TVRINews, Indragiri Hulu
Peredaran narkotika di Kabupaten Indragiri Hulu, Riau, kembali terungkap. Jajaran Satres Narkoba Polres Indragiri Hulu berhasil membongkar jaringan pengedar sabu yang saling terhubung, mulai dari pelaku lapangan hingga pemasok utama yang diketahui merupakan mantan anggota kepolisian.
Kapolres Indragiri Hulu, AKBP Eka Ariandy Putra melalui Kasi Humas Polres Inhu, AIPTU Misran menjelaskan, pengungkapan kasus ini berawal dari laporan masyarakat terkait aktivitas mencurigakan di Jalan Aski Aris, Kelurahan Kampung Dagang, Kecamatan Rengat.
Menindaklanjuti informasi tersebut, tim yang dipimpin Kasat Res Narkoba IPTU Rifles Bagariang langsung melakukan penyelidikan. Pada Minggu, 3 Mei 2026 sekitar pukul 19.15 WIB, petugas mengamankan RAS alias Amat (30) saat berada di atas sepeda motor di tepi jalan.
Dari hasil penggeledahan, polisi menemukan enam bungkus sabu dengan berat kotor total 0,92 gram yang disimpan di saku jaketnya. Pelaku juga sempat membuang sebagian barang bukti, namun berhasil ditemukan kembali oleh petugas.
Dari hasil interogasi, Amat mengaku memperoleh sabu tersebut dari RS alias Fawi (39). Berdasarkan pengakuan itu, tim langsung melakukan pengembangan dan sekitar pukul 20.15 WIB berhasil mengamankan Fawi di sebuah kamar penginapan di wilayah Pematang Reba, Kecamatan Rengat Barat.
Dalam penangkapan tersebut, petugas menemukan dua bungkus sabu dengan berat kotor total 7,90 gram, uang tunai jutaan rupiah, serta sejumlah barang yang diduga digunakan untuk aktivitas peredaran narkotika. Hasil tes urine terhadap Fawi menunjukkan positif narkoba.
Pengembangan kembali dilakukan hingga mengarah kepada AD alias Aldes (41) yang disebut sebagai pemasok utama. Pada malam yang sama sekitar pukul 21.00 WIB, tim kembali bergerak dan berhasil mengamankan Aldes di kawasan Perumahan Pematang Reba Permai.
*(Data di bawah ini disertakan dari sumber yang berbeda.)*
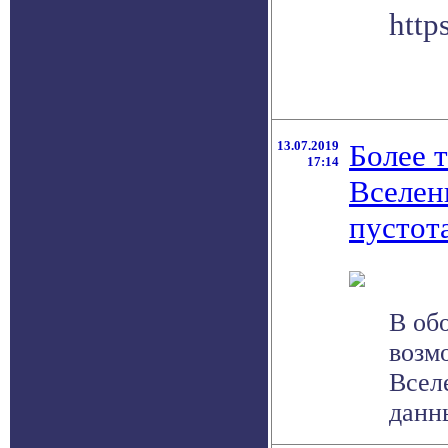
http
13.07.2019
Более 
17:14
Вселен
пустот
В об
возм
Всел
данны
Dari hasil penggeledahan, petugas menemukan dua bungkus sabu dengan berat kotor total mencapai 210 gram yang disembunyikan di dalam sepatu dan disimpan di bagasi mobil miliknya.
Fakta mengejutkan terungkap, Aldes diketahui merupakan mantan personel Polres Indragiri Hulu yang telah dipecat pada tahun 2019. Hasil tes urine terhadapnya juga menunjukkan positif menggunakan narkotika.
"Pengungkapan ini merupakan hasil kerja cepat anggota dalam menindaklanjuti informasi masyarakat. Saat ini seluruh tersangka sudah diamankan dan masih dilakukan pengembangan lebih lanjut untuk mengungkap jaringan yang lebih luas," ujar AIPTU Misran, Selasa, 5 Mei 2026.
Ketiga tersangka kini ditahan di Mapolres Indragiri Hulu dan dijerat dengan Pasal 114 juncto Pasal 132 Undang-Undang Nomor 35 Tahun 2009 tentang Narkotika serta ketentuan dalam KUHP terbaru. Ancaman hukuman berat menanti para pelaku sebagai bentuk komitmen kepolisian dalam memberantas peredaran narkoba di wilayah tersebut.